5. The reaction rate increases as the injection rate increases. This is because the boundary layer decreases, and thus more contact with fresh acid occurs. The thickness of the boundary layer is inversely proportional to the square root of the fluid velocity regardless of the flow system used for the reaction.
6. The reaction rate is highest when the acid is flowed in the direction of the gravitational force.
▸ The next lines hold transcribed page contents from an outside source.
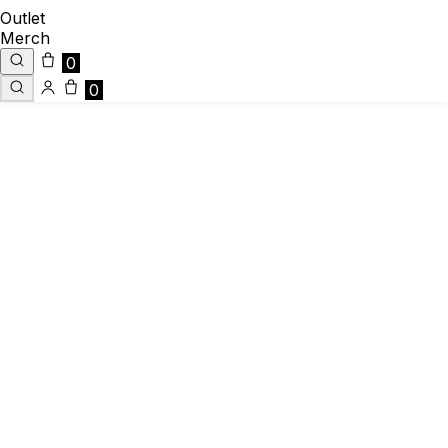
Outlet
Merch
0
0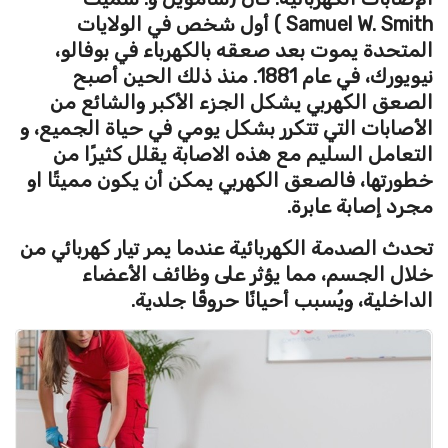
Samuel W. Smith
) أول شخص في الولايات
المتحدة يموت بعد صعقه بالكهرباء في بوفالو،
نيويورك، في عام 1881. منذ ذلك الحين أصبح
الصعق الكهربي يشكل الجزء الأكبر والشائع من
الأصابات التي تتكرر بشكل يومي في حياة الجميع، و
التعامل السليم مع هذه الاصابة يقلل كثيرًا من
خطورتها، فالصعق الكهربي يمكن أن يكون مميتًا او
مجرد إصابة عابرة.
تحدث الصدمة الكهربائية عندما يمر تيار كهربائي من
خلال الجسم، مما يؤثر على وظائف الأعضاء
الداخلية، ويُسبب أحيانًا حروقًا جلدية
.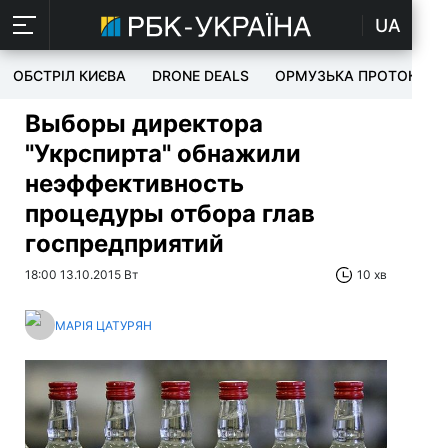
UA
ОБСТРІЛ КИЄВА
DRONE DEALS
ОРМУЗЬКА ПРОТОКА
Выборы директора
"Укрспирта" обнажили
неэффективность
процедуры отбора глав
госпредприятий
18:00 13.10.2015 Вт
10 хв
МАРІЯ ЦАТУРЯН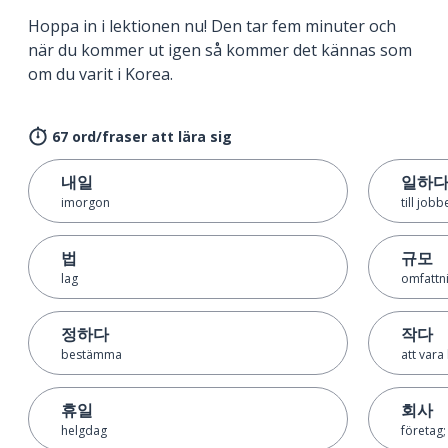
Hoppa in i lektionen nu! Den tar fem minuter och
när du kommer ut igen så kommer det kännas som
om du varit i Korea.
67 ord/fraser att lära sig
내일
일하
imorgon
till jobb
법
규모
lag
omfattn
정하다
작다
bestämma
att vara 
휴일
회사
helgdag
företag;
In acid fracking, typically a gelled water or crosslinked gel fluid is used as the pad fluid to fill the wellbore and break down the formation. The water-based pad is then pumped to create the desired fracture height, width, and length for the hydraulic fracture. Once the desired values of created fracture dimensions are achieved, the acid is then pumped into the well and travels down the fracture to etch the walls of the fracture to increase conductivity (see FIG. 2).
Because the acid is reactive with the formation, fluid loss is a primary consideration in the fluid design. Large amounts of fluid-loss additives are generally added to the acid fluid to minimize fluid leakoff. Fluid-loss can be extreme in high permeability and/or naturally fractured carbonate formations, thus making long etched fractures difficult to obtain.
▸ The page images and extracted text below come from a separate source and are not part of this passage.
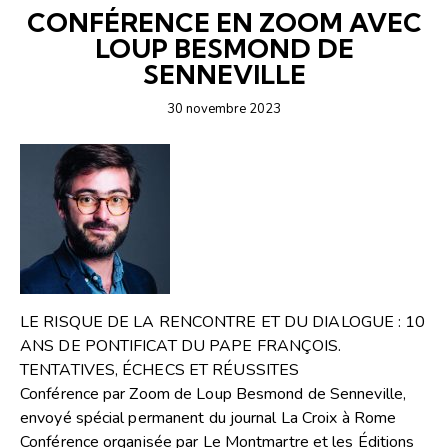
CONFÉRENCE EN ZOOM AVEC
LOUP BESMOND DE
SENNEVILLE
30 novembre 2023
LE RISQUE DE LA RENCONTRE ET DU DIALOGUE : 10
ANS DE PONTIFICAT DU PAPE FRANÇOIS.
TENTATIVES, ÉCHECS ET RÉUSSITES
Conférence par Zoom de Loup Besmond de Senneville,
envoyé spécial permanent du journal La Croix à Rome
Conférence organisée par Le Montmartre et les Éditions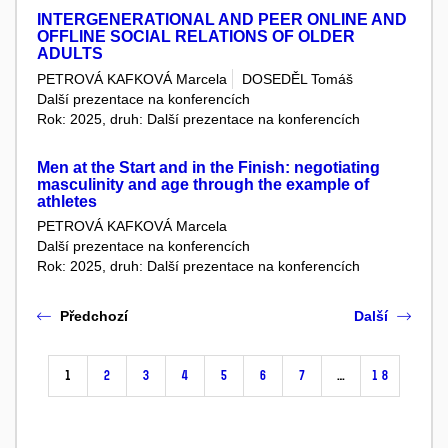
INTERGENERATIONAL AND PEER ONLINE AND
OFFLINE SOCIAL RELATIONS OF OLDER
ADULTS
PETROVÁ KAFKOVÁ Marcela
DOSEDĚL Tomáš
Další prezentace na konferencích
Rok: 2025, druh: Další prezentace na konferencích
Men at the Start and in the Finish: negotiating
masculinity and age through the example of
athletes
PETROVÁ KAFKOVÁ Marcela
Další prezentace na konferencích
Rok: 2025, druh: Další prezentace na konferencích
Předchozí
Další
1
2
3
4
5
6
7
…
18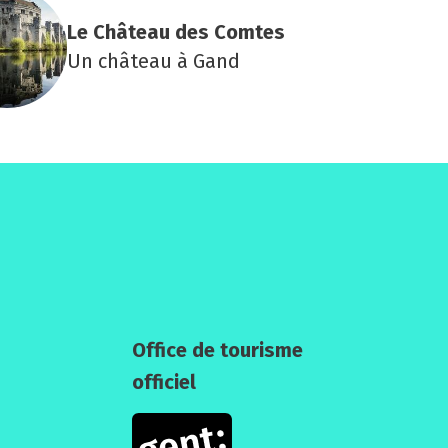
Le Châ­teau des Comtes
Un château à Gand
Office de tourisme
officiel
The main difference between acid fracturing and proppant fracturing is the way fracture conductivity is created. In proppant fracturing, a propping agent is used to prop open the fracture after the treatment is completed. In acid fracturing, acid is used to “etch” channels in the rock that comprise the walls of the fracture. Thus, the mineral has to be partially soluble in acid so that channels can be etched in the fracture walls. As such, the application of acid fracturing is confined to carbonate-rich reservoirs and is not used to stimulate sandstone, shale, or coal-seam reservoirs. Nevertheless, long etched fractures are difficult to obtain, because of high leakoff and rapid acid reaction with the formation.
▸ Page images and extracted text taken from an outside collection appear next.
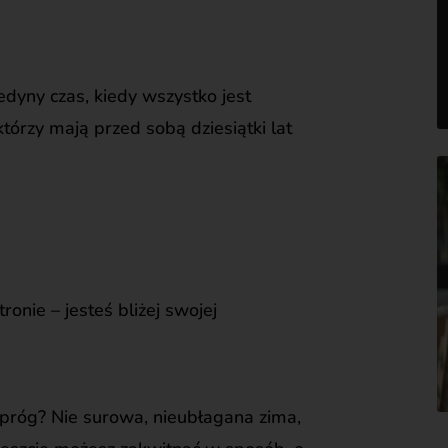
edyny czas, kiedy wszystko jest
tórzy mają przed sobą dziesiątki lat
tronie – jesteś bliżej swojej
z próg? Nie surowa, nieubłagana zima,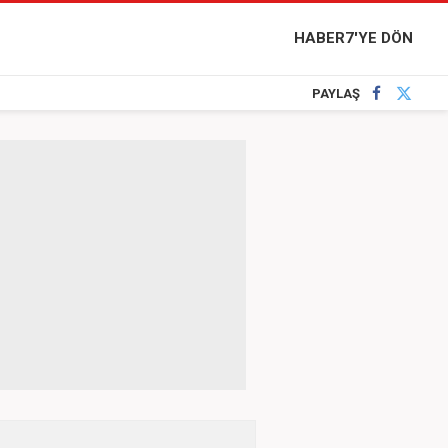
HABER7'YE DÖN
PAYLAŞ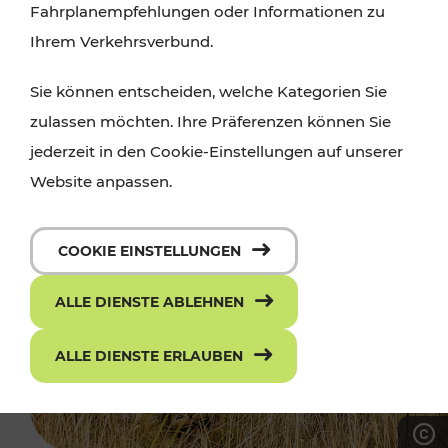
Fahrplanempfehlungen oder Informationen zu
Ihrem Verkehrsverbund.
Sie können entscheiden, welche Kategorien Sie
zulassen möchten. Ihre Präferenzen können Sie
jederzeit in den Cookie-Einstellungen auf unserer
Website anpassen.
COOKIE EINSTELLUNGEN
ALLE DIENSTE ABLEHNEN
ALLE DIENSTE ERLAUBEN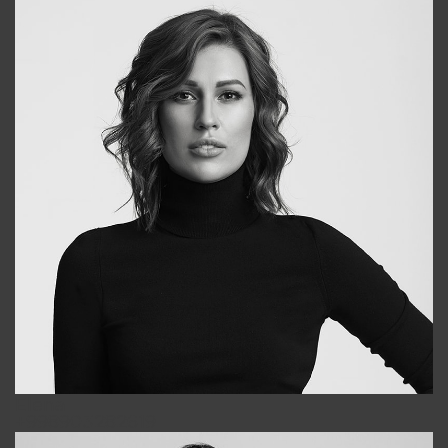
Elena
+998903282619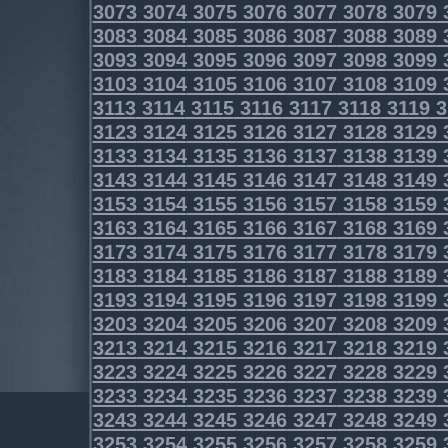
3073
3074
3075
3076
3077
3078
3079
3083
3084
3085
3086
3087
3088
3089
3093
3094
3095
3096
3097
3098
3099
3103
3104
3105
3106
3107
3108
3109
3113
3114
3115
3116
3117
3118
3119
3
3123
3124
3125
3126
3127
3128
3129
3133
3134
3135
3136
3137
3138
3139
3143
3144
3145
3146
3147
3148
3149
3153
3154
3155
3156
3157
3158
3159
3163
3164
3165
3166
3167
3168
3169
3173
3174
3175
3176
3177
3178
3179
3183
3184
3185
3186
3187
3188
3189
3193
3194
3195
3196
3197
3198
3199
3203
3204
3205
3206
3207
3208
3209
3213
3214
3215
3216
3217
3218
3219
3223
3224
3225
3226
3227
3228
3229
3233
3234
3235
3236
3237
3238
3239
3243
3244
3245
3246
3247
3248
3249
3253
3254
3255
3256
3257
3258
3259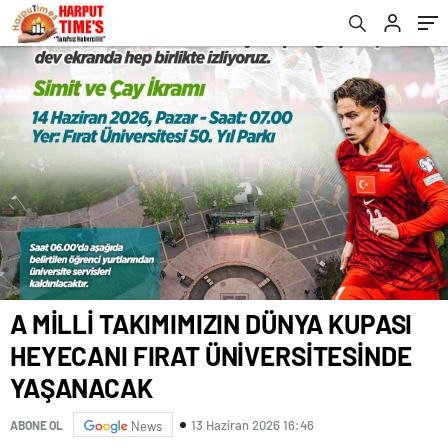
YAŞANACAK
A MİLLİ TAKIMIMIZIN DÜNYA KUPASI
HEYECANI FIRAT ÜNİVERSİTESİNDE
YAŞANACAK
13 Haziran 2026 16:46
ABONE OL
News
Cryogenic fracturing has also been proposed, wherein very cold or cryogenic liquids are used in the fracking process. Expired patent, U.S. Pat. No. 3,822,747 by Maguire, for example, discloses creating a network of fractures is formed by injecting liquefied gases, such as liquid nitrogen (LN2), into a wellbore. As the liquefied gas vaporizes in the closed borehole, the resulting increase in pressure forms an initial group of fractures in the formation proximate to the borehole.
U.S. Pat. No. 7,823,644, U.S. Pat. No. 7,516,784, U.S. Pat. No. 7,784,545, U.S. Pat. No. 7,416,022, U.S. Pat. No. 7,264,049, and U.S. Pat. No. 7,198,107, also by Maguire, relate to methods for in-situ production of oil and other hydrocarbons, wherein a network of fractures is formed by injecting LN2 into at least one substantially horizontally disposed fracturing borehole.
U.S. Pat. No. 7,500,517, U.S. Pat. No. 7,789,164 and U.S. Pat. No. 8,104,536 generally relate to a method for the production of kerogen and other hydrocarbons from a reservoir, such as shale oil reservoirs, by pressurizing the formation with liquid or supercritical CO2 or other dense phase gases, and depressurizing the well to further fracture the formation. In this method associated adiabatic expansion of the CO2 cools the subsurface shale formation and causes thermal and mechanical stresses within the formation, which in turn leads to fracturing of the formation.
CA2777449 teaches LN2 use as a cryogenic fracking agent, and notes that it can be used together with an acid additive. However, that patent does not contemplate acid fracking therein, but only suggests low level acid use to scour tube perforations and clean up the near-wellbore area, or as corrosion inhibitors, scale inhibitors and iron controllers.
However, although many have performed test runs and research relating to cryogenic fracturing, the method has not been extensively employed in oil and gas production, and there remains further need to develop and optimize these methods for particular applications. This disclosure meets one or more of those needs.